11. Then you can access the service with localhost:8080. The table is shown as expected, with all path and count sorted and printed.

If you access a path already in the database, like ‘localhost:8080/test’, then the count for path ‘test’ add 1.

If you access a path that is not in the database, like ‘localhost:8080/newtest’, then that path is add to database and the count is set to one.

As you can see in the pictures, all functions are implemented correctly. The lab is completed.
Section 5 Answer to some security questions
o Why did we create a special network instead of exposing the host network?
Because this prevents us from exposing the database to the public network, which is dangerous and easy to hack. This network provides an isolation between the container and the host network. o Why didn’t we use exposed ports everywhere (that they exist)?
Because it’s not secure. If we exposed ports everywhere, then these ports are easily reached from the host network, which gives hackers chances to hack into them and get data. By using another network, we get an isolation and protection from these hackers and malwares.
o What could happen if you didn’t use SQL parameters, but relied on string formatting for setting the path in your queries?
Then it is easy to get SQL injection attack.
o Why is that particularly important in this setup? What makes those parameters potentially dangerous?
Because this is helping prevent from the risky parameters. These parameters still have potential problems if not carefully checked.
o The bridge network we define only works on a single host. What would you have to do to make these containers talk to each other if they were running on different host machines?
One possible way is to set up a bridge network similar to this network and try to communicate through this network. Another possible way is to use more advanced structure like docker compose and Kubernetes.
o What parts of this did you wish were simpler? Which parts seemed unnecessarily difficult? I think the part that should be simpler is the part with writing service docker and connect with postgres docker. Since this is a lab for security not backend developing, I think we shall get more hints on the service container building, including the suggested packages.

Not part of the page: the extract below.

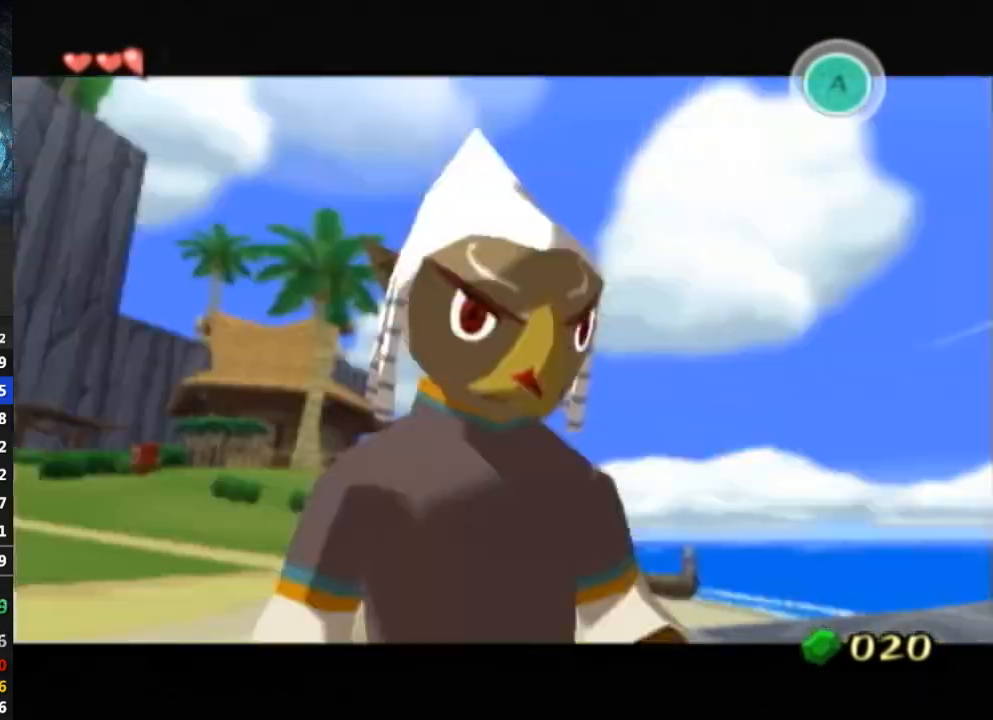
{"buttons": [], "left_stick": "center", "right_stick": "center", "events": [[67, "B", "down"], [100, "B", "up"], [200, "B", "down"], [267, "B", "up"], [333, "B", "down"], [400, "B", "up"], [467, "B", "down"], [500, "B", "up"]]}
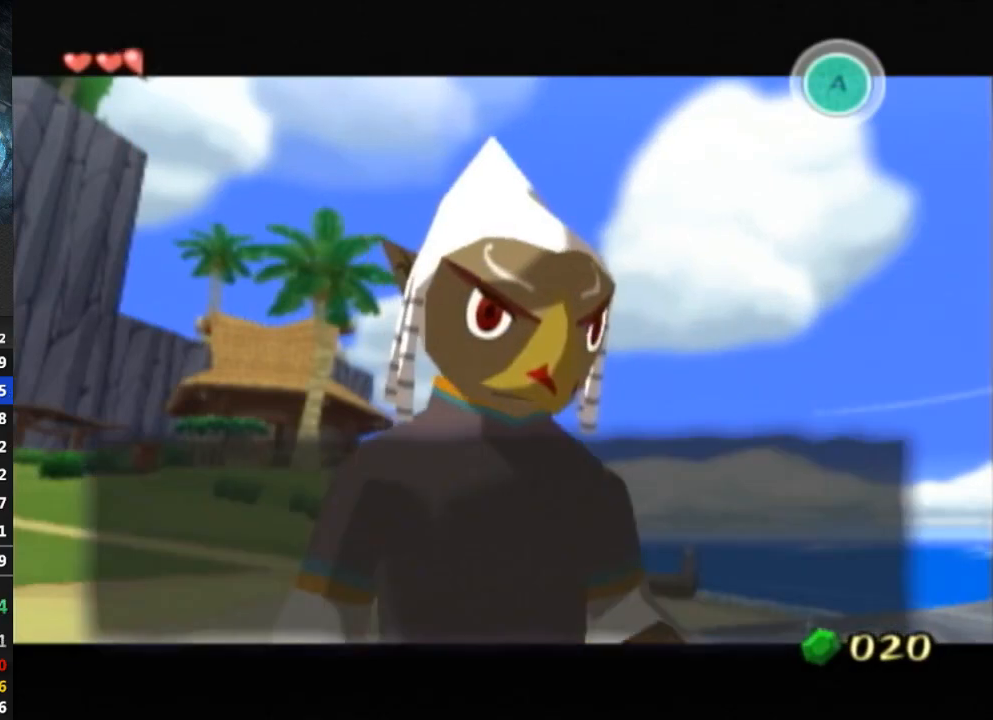
{"buttons": [], "left_stick": "center", "right_stick": "center", "events": [[67, "B", "down"], [133, "B", "up"], [200, "B", "down"], [267, "B", "up"], [333, "B", "down"], [433, "B", "up"]]}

The part seems to be unnecessarily difficult is the conflict with postgres docker and pgadmin on my local macbook. When I was trying to connect to the postgres docker using port 5432, this port is occupied on my local machine and there is no reminder on what is the reason. don’t find the specific reason for the conflict, but it is really frustrating since I tried so many times of connection and don’t find the reason for failure. This problem only be solved after I completely removed all my postgres on the macbook and it takes a lot of time to realize the real problem.